Duckworth-Durbin Bill Would Close Loophole That Helps Migrant Terrorists Buy Firearms in America

Washington, DC–(ENEWSPF)–November 23, 2015.  Congresswoman Tammy Duckworth (IL-08) today announced she will introduce the House companion to U.S. Senator Dick Durbin’s (D-IL) common-sense legislation to prevent foreign nationals who have not been fully vetted by our intelligence community from purchasing firearms while they are in the United States by closing a loophole in the Visa Waiver Program. Normally, visiting foreign nationals traveling with visas to the United States are prohibited from buying or possessing firearms, but travelers from one of 38 countries admitted to the Visa Waiver Program are excluded from this sensible public safety requirement through a legal technicality—even though terrorists including a 9/11 co-conspirator and “shoe-bomber” Richard Reid entered the country using the program.
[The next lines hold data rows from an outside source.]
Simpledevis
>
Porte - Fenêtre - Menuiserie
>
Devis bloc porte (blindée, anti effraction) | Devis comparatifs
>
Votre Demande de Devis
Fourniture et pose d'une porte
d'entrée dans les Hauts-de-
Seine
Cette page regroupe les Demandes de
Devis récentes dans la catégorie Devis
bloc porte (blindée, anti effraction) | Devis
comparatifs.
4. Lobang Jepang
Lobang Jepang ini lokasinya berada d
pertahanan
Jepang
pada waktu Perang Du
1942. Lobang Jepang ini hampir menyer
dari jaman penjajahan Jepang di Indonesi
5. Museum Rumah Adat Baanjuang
“For all the focus being placed on the refugee widows and children desperately seeking safety and respite from terrorism, we should be at least as concerned about issues outside of our rigorous refugee resettlement process that terrorists have already exploited to gain easy access to our country,” said Congresswoman Duckworth. “While I support the Visa Waiver Program, there’s no reason to give unfettered access to deadly weapons to foreign nationals using the program. If we are truly concerned with protecting national security, we must close the loophole that enables foreign nationals to bypass the long-standing ban on international visitors purchasing firearms. If Congress fails to act, it will have also failed in its duty to protect our people and our national security—I can’t let that happen.”
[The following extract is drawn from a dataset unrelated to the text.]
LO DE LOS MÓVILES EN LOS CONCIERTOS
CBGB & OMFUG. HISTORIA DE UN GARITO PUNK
The Visa Waiver Program enables foreign nationals from 38 designated countries, including the U.K. and France, to enter the United States as temporary visitors for business or pleasure without obtaining a visa from a U.S. consulate before their trip. It also enables American citizens to travel to those same countries without first obtaining a visa, streamlining and improving our freedom to travel abroad.Overall, the Visa Waiver Program greatly benefits our nation by strengthening local tourist economies, improving diplomatic relations and increasing direct foreign investment.

As with any program, however, there are always opportunities to further improve implementation. For almost 20 years, visiting foreign nationals “admitted to the United States under a nonimmigrant visa” have been prohibited by federal law from purchasing and wielding firearms. This provision had stopped all foreign nationals visiting the United States from buying or possessing firearms until the U.S. Department of Justice’s (DOJ) Office of Legal Counsel reinterpreted the statute in 2011 to explicitly exclude foreigners traveling through the Visa Waiver Program. Because they are technically not traveling under a “nonimmigrant visa,”foreign nationals from any of the 38 Visa Waiver Program countries can currently easily travel to the United States, buy a firearm, and use it to cause harm.

“The horrific terror attacks in Paris last week have given new urgency to protecting our own communities from similar terrorism,” said Durbin. “But let’s be absolutely clear about where the greatest threat lies. It is not in the refugee children, women, and families who are the most carefully screened travelers to America. We know that dangerous people like Zacarias Moussaoui and Richard Reid have used the relatively light screening of the Visa Waiver Program to seek entry into the U.S., and we know that current law does not block visitors from Visa Waiver countries from buying and possessing firearms. It’s time to close this loophole that terrorists could very easily exploit to get guns and use them to kill in this country.”

The Duckworth-Durbin Visa Waiver Program Firearms Clarification Act would:

  • Make clear that the prohibition on buying and possessing firearms also applies to foreign visitors who enter pursuant to the Visa Waiver Program.
  • Not alter any existing exceptions such as the lawful hunting and sporting purpose exceptions.
  • Clarify and restore the interpretation of the law that existed prior to 2011.